Johannes’ wines have a seductive creaminess that shines through in even the driest versions. The Auslesen can even take on a Crème Brule aspect that will leave you scratching your head and patting your belly. The fruit is always ripe and rich, running the gamut from white-fleshed nectarine to black currant, with many a peach, apple and tangerine reference in between. The slate soil is always present, manifesting itself in flavors and aromas that slide from subtle and soft to salty and strong, all the while acting as a travel guide to the different vineyards in the Mosel. Don’t believe me? Try a Kabinett and an Auslese from the Graacher Domprobst next to each other. Or better yet two Zeltinger-Sonnenuhrs from different vintages. The similarities are amazing. That is all soil, baby.
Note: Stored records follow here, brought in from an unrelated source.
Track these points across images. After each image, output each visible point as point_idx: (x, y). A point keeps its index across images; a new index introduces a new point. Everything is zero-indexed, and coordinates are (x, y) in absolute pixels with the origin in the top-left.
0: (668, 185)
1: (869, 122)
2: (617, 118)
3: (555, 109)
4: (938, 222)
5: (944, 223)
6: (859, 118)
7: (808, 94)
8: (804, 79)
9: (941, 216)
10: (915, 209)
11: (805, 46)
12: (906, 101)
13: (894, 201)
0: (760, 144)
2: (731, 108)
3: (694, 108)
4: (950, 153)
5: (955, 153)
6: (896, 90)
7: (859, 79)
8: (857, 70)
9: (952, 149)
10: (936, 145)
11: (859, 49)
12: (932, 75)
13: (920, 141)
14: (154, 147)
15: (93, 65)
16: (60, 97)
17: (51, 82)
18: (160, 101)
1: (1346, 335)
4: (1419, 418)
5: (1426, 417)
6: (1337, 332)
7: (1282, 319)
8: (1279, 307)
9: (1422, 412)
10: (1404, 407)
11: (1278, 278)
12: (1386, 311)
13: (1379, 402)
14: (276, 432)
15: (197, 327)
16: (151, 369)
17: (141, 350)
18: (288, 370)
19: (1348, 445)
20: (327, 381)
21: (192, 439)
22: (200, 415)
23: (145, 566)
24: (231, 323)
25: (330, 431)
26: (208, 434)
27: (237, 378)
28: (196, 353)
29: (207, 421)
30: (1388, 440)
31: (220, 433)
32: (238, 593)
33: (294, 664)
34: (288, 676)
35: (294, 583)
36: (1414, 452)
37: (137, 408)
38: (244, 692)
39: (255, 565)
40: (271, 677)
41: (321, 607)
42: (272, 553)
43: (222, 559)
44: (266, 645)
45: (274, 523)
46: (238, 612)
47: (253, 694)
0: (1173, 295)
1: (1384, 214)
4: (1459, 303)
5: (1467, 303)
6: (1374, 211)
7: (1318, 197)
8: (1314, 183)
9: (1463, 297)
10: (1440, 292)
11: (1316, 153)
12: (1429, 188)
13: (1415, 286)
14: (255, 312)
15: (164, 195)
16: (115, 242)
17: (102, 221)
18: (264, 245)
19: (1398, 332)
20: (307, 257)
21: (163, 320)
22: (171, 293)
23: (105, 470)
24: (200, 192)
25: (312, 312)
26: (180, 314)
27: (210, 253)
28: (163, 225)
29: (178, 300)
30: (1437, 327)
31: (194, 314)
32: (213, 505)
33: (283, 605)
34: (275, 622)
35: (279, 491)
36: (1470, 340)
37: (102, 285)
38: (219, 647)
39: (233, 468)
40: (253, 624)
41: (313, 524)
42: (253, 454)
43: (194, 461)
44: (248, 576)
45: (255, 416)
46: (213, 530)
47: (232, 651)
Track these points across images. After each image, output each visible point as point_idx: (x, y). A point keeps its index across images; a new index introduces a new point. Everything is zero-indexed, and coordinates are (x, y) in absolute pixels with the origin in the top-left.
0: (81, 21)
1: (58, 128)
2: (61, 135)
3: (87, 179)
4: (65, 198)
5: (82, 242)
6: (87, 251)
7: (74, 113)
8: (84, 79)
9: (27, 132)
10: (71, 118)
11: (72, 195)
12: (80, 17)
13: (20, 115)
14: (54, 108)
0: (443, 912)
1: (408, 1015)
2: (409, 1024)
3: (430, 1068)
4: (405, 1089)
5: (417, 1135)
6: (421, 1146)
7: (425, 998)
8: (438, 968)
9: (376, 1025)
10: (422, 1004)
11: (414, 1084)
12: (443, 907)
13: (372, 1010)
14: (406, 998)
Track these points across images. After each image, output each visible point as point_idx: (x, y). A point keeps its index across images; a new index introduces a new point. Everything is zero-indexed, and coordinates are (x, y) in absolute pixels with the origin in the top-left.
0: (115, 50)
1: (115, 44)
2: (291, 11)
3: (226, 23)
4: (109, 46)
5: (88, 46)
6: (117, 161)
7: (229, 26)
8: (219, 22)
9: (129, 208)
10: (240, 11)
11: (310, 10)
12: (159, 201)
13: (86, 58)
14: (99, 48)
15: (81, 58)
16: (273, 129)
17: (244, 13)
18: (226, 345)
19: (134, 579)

Fortune has smiled on Germany in the form of excellent weather as of late. 2001 was considered a classic year, while 2002 will be known for the balanced wines it created at all levels of sweetness. The hot 2003 vintage is something of an anomaly, while the Kabinetts and Spätlesen are unbelievable, only time will tell if the unheard of heat will provide wines for the cellar. The 2004 vintage promises a return to normal, with excellent levels of quality reported from all of the major winegrowing regions.

The market is absolutely flooded with great Rieslings right now, but how will this affect the U.S. market that is seemingly oblivious to the beauty of German wines? This remains to be seen. Times have been tough for Germany. The dollar has been down. Sales have been off slightly, and labor has been scarce for what is some of the most labor-intensive of wine regions.

One thing is for certain though. As long as Johannes Selbach continues to produce fine wines at affordable prices there will be at least one fan overseas.